Son zamanlarda hükümet yetkilileri, özel bankalara bozuk çalıyor. Bu bankaların yöneticilerini, alacağı ödüncü geri ödeyebileceğinden emin olmadıkları firmalara kredi açmadıkları için eleştiriyor. Hatta aba altından sopa gösteriyor. Bu, son derece hatalı ve ileride herkesi özellikle hükümeti zora sokacak bir tutumdur. Bu ülke, sorumsuz bankacılıktan çok çekti. Bankaların içi, sahiplerince boşaltıldı. Yıllar boyunca “Nasıl olsa sonunda külfeti devlete yıkarım” anlayışı yüzünden çok sayıda banka battı. 2001 krizinde kamu olanları dahil, ülkede batmamış banka kalmamıştı dense yanlış olmaz. Kemal Derviş’in başkanlığında çalışan uzmanlar kurulu “Güçlü Ekonomiye Geçiş” diye bir program hazırladı. Bu programın en önemli ayağı “banka sektörü reformu” idi. AKP iktidarının ekonomide bir başarısı varsa, bunun bir sebebi de banka kesiminin 2002’de reforme edilmiş olmasıdır. Bu reform sayesinde yabancı bankalar, Türkiye bankalarına sermayedar olarak milyarlarca dolar “doğrudan yatırım” yapmaktan çekinmediler. Unutulmasın: Bankacılık, sadece yerel değil uluslararası denetime de tabi bir iş koludur.

BANKA, MEVDUAT SAHİBİNE KARŞI SORUMLUDUR

Bir bankanın kredi olarak reel sektör firmalarına verebileceği toplam paranın %90’ı halkın tasarruf edip bankaya “emanet” ettiği paradır. Burasını biraz daha açayım. Banka bilançosunda yer alan binalar, sabit tesisler ile IT donanımı ve yazılımı öz kaynakla finanse edilir. Dolayısıyla banka sahiplerin bankaya sermaye olarak yatırdığı paranın çoğu krediye dönüşemez. Bankaların diğer bankalardan aldığı ödünçlerin kaynağı da o bankalara yatan mevduattır. Yani bunlar da son tahlilde yerli veya çoğu kez yabancı ülke halklarının tasarrufudur. Anlaşılacağı üzere bankalardaki paranın %90’ı halkın parasıdır. Banka yöneticileri de halkın kendilerine emanet ettiği “ciğeri kediye kaptırmamakla” yükümlüdür. Hükümetin esas ödevi, banka yöneticilerinin bu bilinçte davranıp davranmadıklarını denetlemektir. Bu süreçte “hem denetlenen hem de denetleyen” kurallara ne kadar uygun davranırsa, devletin (TMSF) yükü de o kadar az olur.

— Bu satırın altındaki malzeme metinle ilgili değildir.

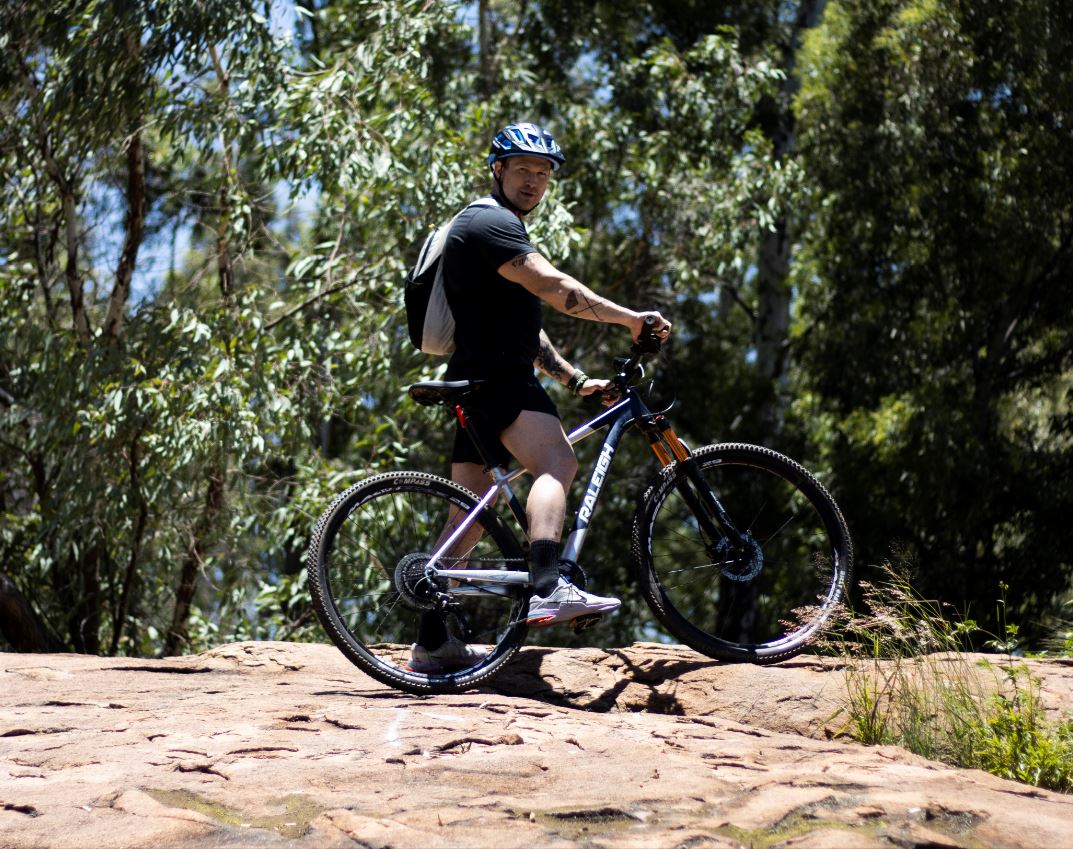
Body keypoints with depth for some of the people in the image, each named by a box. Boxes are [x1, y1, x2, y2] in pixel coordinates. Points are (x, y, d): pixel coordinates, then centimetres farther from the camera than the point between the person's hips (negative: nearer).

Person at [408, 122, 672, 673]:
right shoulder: (490, 223, -8)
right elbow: (554, 287, -20)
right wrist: (630, 319, -17)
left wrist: (575, 380, 21)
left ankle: (432, 645, 13)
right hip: (494, 379, -11)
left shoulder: (503, 230, 27)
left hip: (481, 388, 11)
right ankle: (547, 590, -44)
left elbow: (524, 326, 28)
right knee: (557, 462, -28)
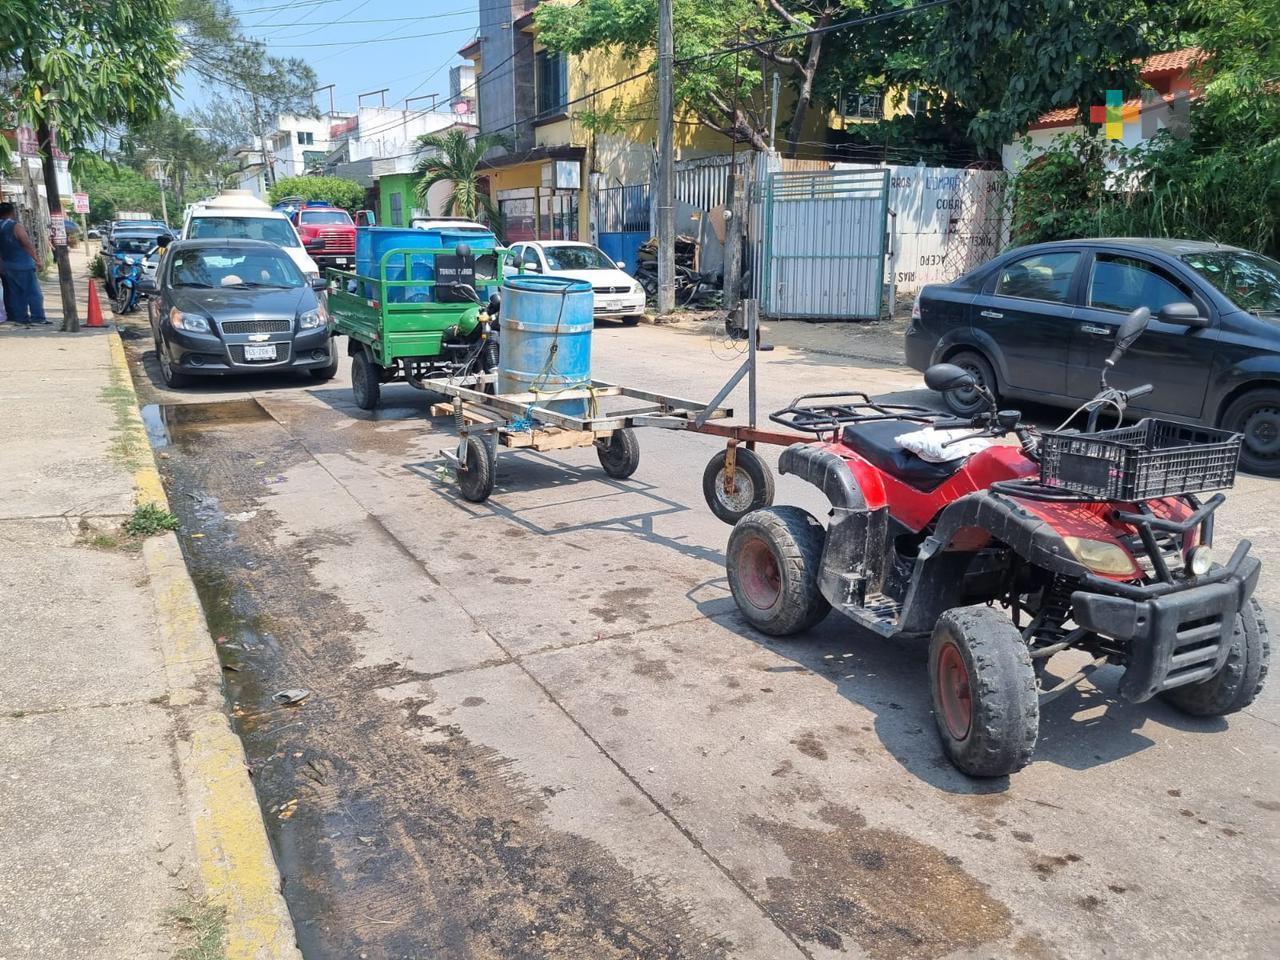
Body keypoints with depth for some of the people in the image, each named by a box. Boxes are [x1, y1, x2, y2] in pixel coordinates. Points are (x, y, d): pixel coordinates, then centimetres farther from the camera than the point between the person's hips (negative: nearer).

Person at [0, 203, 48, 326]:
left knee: (15, 293, 11)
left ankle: (21, 317, 12)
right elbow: (28, 245, -16)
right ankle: (37, 317, -8)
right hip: (22, 265, -7)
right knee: (33, 292, -4)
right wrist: (37, 260, -10)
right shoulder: (16, 226, -13)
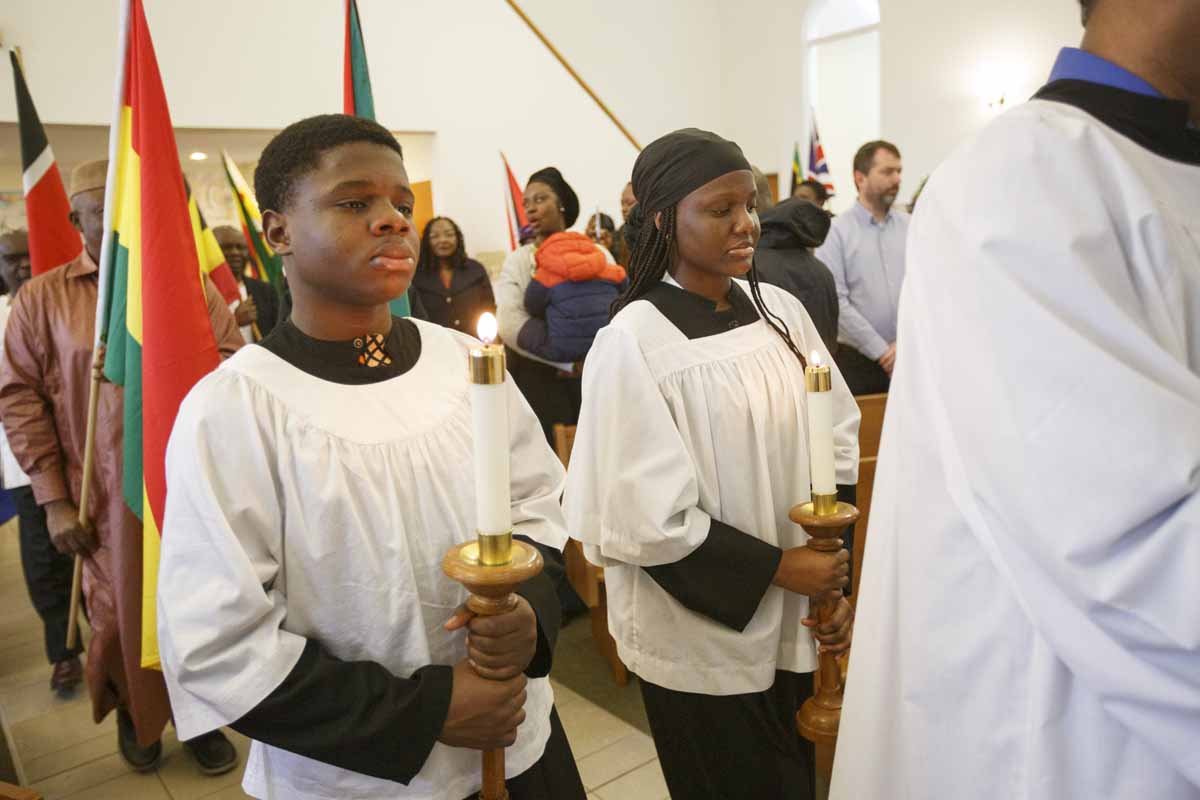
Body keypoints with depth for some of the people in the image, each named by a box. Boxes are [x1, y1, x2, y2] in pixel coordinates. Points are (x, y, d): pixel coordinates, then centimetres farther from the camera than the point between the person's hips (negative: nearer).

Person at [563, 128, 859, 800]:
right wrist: (776, 567, -15)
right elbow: (645, 516, -17)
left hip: (795, 624, 5)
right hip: (702, 640, -5)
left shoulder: (781, 310, -1)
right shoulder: (632, 344, -17)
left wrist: (839, 582, -4)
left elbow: (841, 450, 4)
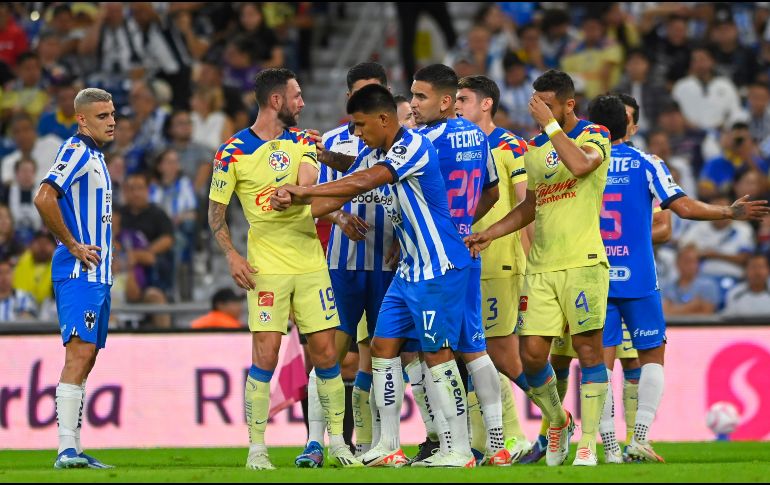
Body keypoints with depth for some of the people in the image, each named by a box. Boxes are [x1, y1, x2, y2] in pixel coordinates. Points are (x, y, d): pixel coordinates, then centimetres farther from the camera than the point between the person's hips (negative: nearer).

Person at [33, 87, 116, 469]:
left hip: (97, 274, 10)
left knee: (86, 357, 8)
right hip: (79, 274, -10)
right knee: (79, 353, -16)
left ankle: (73, 449, 10)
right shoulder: (76, 151, -12)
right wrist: (73, 246, -18)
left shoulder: (94, 155, 19)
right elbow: (44, 198, -24)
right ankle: (66, 449, -21)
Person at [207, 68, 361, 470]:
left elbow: (305, 186, -9)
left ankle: (337, 440, 15)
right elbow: (216, 210, 3)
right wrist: (231, 255, -10)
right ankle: (256, 448, -2)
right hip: (266, 267, -4)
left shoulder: (301, 142, 9)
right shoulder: (233, 151, -1)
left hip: (311, 263, 4)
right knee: (265, 355, -9)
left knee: (325, 353, 4)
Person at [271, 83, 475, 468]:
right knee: (383, 347, 7)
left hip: (439, 269, -10)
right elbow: (338, 198, 13)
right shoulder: (371, 156, 11)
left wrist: (303, 190, -23)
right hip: (409, 269, 10)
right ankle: (388, 447, 12)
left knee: (437, 355, -8)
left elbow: (363, 182, -27)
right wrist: (294, 205, -4)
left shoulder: (414, 146, -18)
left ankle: (460, 451, -4)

KRİZLERDE FİRMA YÜZDÜRME YÖNTEMİ

Ulusal ekonomiler, bazen makro düzeyde (mesela 2008’de ABD’de olduğu gibi) sistemik krize girer. Ülke ekonomisi çöker, yüz binlerce kredi müşterisi aynı anda “acze düşer”. Bu gibi hallerde devlet adına “yasal para yaratma tekelini” elinde tutan merkez bankası devreye girer. Acze düşmüş firmaların çıkmış ve çıkacak tahvillerini veya imzalayacakları borç senetlerini, bankalar üzerinden satın alır. Karşılığında bankaya para verir; bankalar da bu paraları firmalara ödünç verir. İşler düzelince ters işlem yapılır. Tahvil veya borç senetleri firmaya, tedavüle çıkmış para da merkez bankasına geri döner. Fırtına atlatılmış, kimsenin burnu kanamamış olur.

Son söz: Sorumlu değil, sorumsuz davrananı azarla.